**Task directions**:
An exact copy of the data below is needed; please leave out any pictures.

┏━━

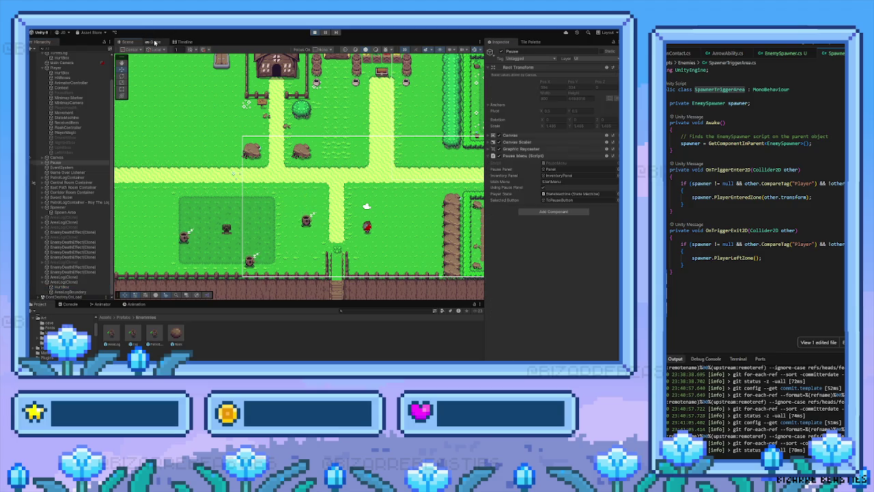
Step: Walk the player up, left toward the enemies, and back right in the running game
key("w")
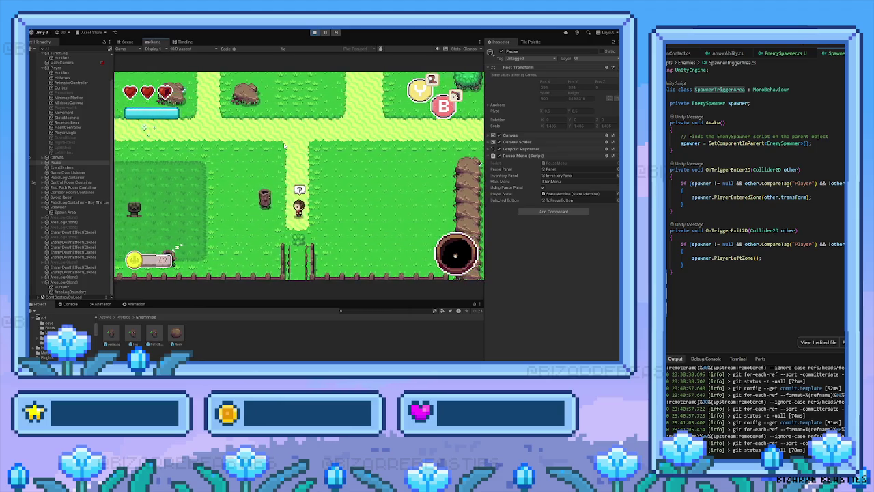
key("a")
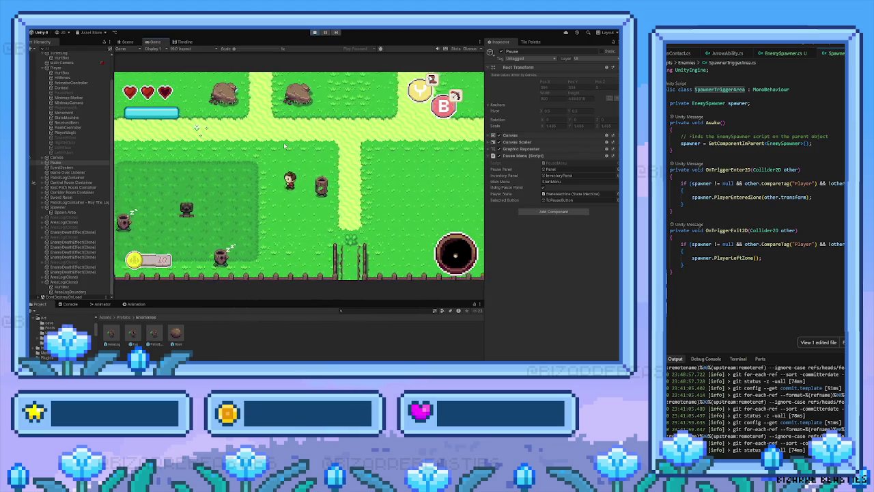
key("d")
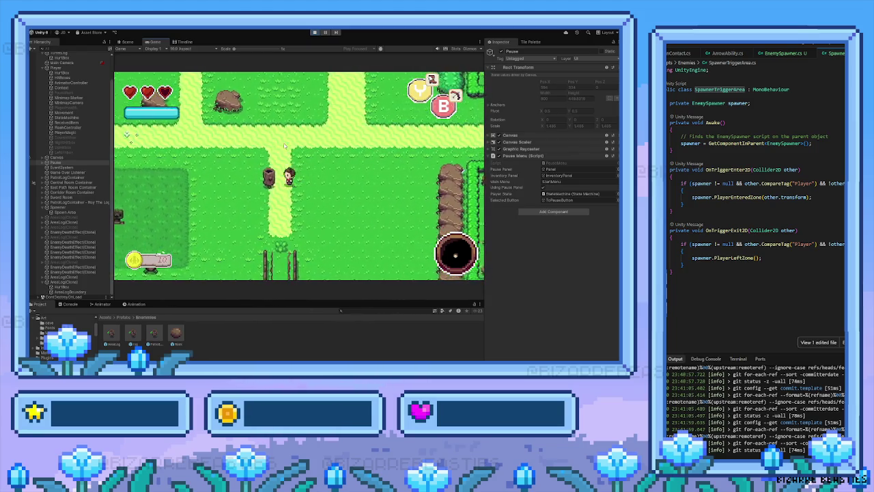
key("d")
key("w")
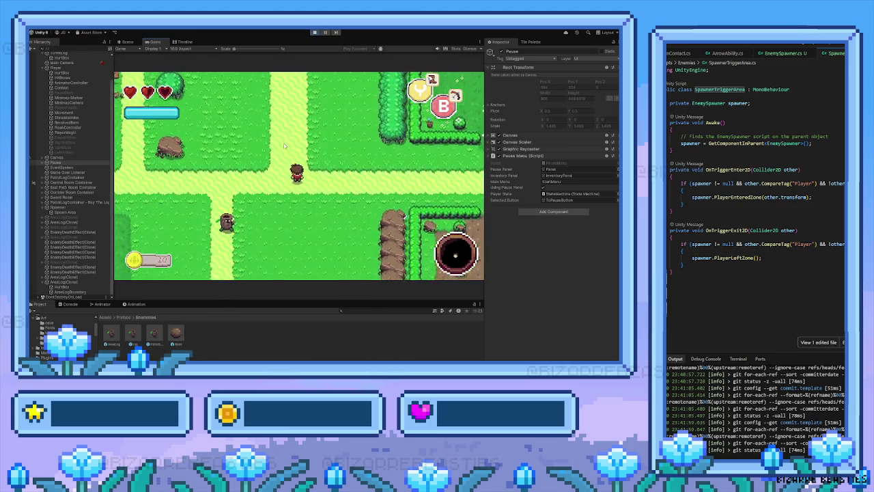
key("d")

┗━━

**Problem solution**:
Step: Walk the player up, left toward the enemies, and back right in the running game
key("w")
key("a")
key("d")
key("d")
key("w")
key("d")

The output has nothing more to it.